The Last Year of My Life
M. Toole | Jul 30, 2016 | Comments 0
From the Journals of Patrick McGinty May, 1919
Travel this spring is different. I am not long for this world. That old sawbones in Denver should be able to tell me something next week. At least he’s honest, not like that croaker in Lamar. Sure, I’ll just get lots of rest and stay away from whiskey. Yeah, that’s a good idea. Did he have to go to medical school back east for both of those years to figure out that remedy? I think all these doctors should go off somewhere together and search for a cure for congenital stupidity and bad handwriting.
In just about an hour we’ll reach Gunnison and I can stretch my legs. This train is hell on my back and my kidneys. Maybe I’ve got that Chrome’s disease. It sure did a job on Harry Selig and he was no older than I am. He could have managed in the Majors but for his health. I can see Tomichi Creek. There’s a great hotel in this town called the LaVeta but one doesn’t stay there overnight on a baseball man’s salary. They say there are even tunnels right from the hotel to the houses of delight. Maybe someday, when one of my teams goes all the way, I’ll go all the way. I’ve always had a great time in Gunnison but I do miss my old third baseman Chuck Morganthau who caught a bullet in France. He had a pretty wife and a lot of ability but something tells me he’d never be able to support a family scooping up grounders and hitting line drives.

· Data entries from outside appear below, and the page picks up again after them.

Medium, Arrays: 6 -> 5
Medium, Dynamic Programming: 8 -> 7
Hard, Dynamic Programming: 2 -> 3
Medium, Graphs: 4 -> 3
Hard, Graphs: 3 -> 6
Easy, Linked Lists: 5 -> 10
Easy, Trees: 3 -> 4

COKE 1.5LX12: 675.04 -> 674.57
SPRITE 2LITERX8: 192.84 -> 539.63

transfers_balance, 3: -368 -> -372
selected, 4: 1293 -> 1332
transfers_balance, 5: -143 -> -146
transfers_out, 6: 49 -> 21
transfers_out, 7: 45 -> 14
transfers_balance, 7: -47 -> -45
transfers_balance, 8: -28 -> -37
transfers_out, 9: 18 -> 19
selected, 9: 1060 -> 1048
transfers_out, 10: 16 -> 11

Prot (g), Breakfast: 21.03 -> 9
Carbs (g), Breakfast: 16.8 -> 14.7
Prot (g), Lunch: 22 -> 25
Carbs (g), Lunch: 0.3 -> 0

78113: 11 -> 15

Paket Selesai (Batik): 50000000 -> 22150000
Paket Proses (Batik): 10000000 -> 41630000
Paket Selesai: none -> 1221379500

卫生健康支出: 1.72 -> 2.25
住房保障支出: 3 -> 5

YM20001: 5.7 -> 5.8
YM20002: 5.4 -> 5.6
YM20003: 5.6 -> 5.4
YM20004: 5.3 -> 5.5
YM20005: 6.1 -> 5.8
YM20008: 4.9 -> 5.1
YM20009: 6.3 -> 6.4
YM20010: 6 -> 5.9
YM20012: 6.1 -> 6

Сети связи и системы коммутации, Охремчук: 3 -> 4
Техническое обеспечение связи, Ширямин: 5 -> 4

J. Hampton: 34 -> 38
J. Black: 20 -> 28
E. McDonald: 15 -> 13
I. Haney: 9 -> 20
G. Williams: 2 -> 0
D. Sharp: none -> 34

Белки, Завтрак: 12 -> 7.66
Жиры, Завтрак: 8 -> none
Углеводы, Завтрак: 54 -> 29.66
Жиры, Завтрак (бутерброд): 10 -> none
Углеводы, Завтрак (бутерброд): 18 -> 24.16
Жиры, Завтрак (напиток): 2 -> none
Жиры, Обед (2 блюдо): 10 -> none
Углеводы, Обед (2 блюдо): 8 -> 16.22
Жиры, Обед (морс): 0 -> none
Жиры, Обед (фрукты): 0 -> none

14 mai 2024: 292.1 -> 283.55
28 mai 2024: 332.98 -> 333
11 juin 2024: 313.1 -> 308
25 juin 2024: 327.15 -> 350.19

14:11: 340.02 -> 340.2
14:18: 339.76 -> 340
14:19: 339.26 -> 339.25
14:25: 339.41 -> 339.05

The train has finally stopped. My back feels better. I wonder if there’s a pharmacy in this town anymore. What with all the federal interference it’s hard for a fellow to get anything that works on pain. I hear there are a couple of fine pitching prospects working the mines in Crested Butte. Of course if they decide to give baseball a shot they could put their futures in jeopardy. The mines, although dangerous, pay a decent wage and one’s career can last longer. Nobody wants to pay for entertainment these days unless it’s Ziegfeld’s or neighborhood cock fights. Why that Rosencrantz kid might have gone all the way to the big leagues if his father didn’t insist on his going to the normal school. I suppose he’s teaching school somewhere in these mountains. At least he makes a decent salary. The Jews aren’t stupid.
The two boys that I heard about in Crested Butte can throw hard but one is married with three kids and the other can’t speak a lick of English. Maybe next year? It’s back on the damn train for me after a night of sleeplessness at Molly Duran’s Boarding House and a breakfast of biscuits and gravy at the Sodd House. Elmer Sodd told me he wants to sponsor a Fourth of July double-header between the Gunnison team and whatever heap of scrap I manage to put on the field. I say I’ll get back to him. What a pompous bastard he is sitting back in his kitchen, but he was quite a prize fighter in his day, even fought Dempsey down in Alamosa. He’d have whipped him too, from what I hear, but the ref called the fight due to Sodd’s broken ribs and an eye that refuses to go back into its socket, even to this day. The joke around here is that the thing will end up in someone’s pancake batter before it’s all said and done with.
The train barely pulls out of Gunnison and we’re already in Montrose. I must have nodded off despite this damn foot. Could be the gout. I wonder if that’s the trouble. Can somebody’s gout creep all the way up the legs and make mush out of the back. I wonder if I ruptured something last season and it’s just waiting around to line one past me when I’m not looking? Montrose has fielded some fine teams over the decade although the war took its toll. I was too old for that dance but I did spend a few feverish nights in Cuba at the turn-of-the-century.
According to the morning paper Babe Ruth hit a 587-foot homer against the Giants down in Florida. That boy has all the tools and he’s making a living. Other than the White Sox, and Joe Jackson, the Yankees seem to have an inside track on the pennant. The Reds look good in the National League. The rest of the paper is full of careful debates on Prohibition and updates on the peace conference at Versailles. It should be fun checking out the whiskey operations in the San Juans. I’ve got three kids signed from this part of the valley and all of them should show up at least until the sugar beets are ripe.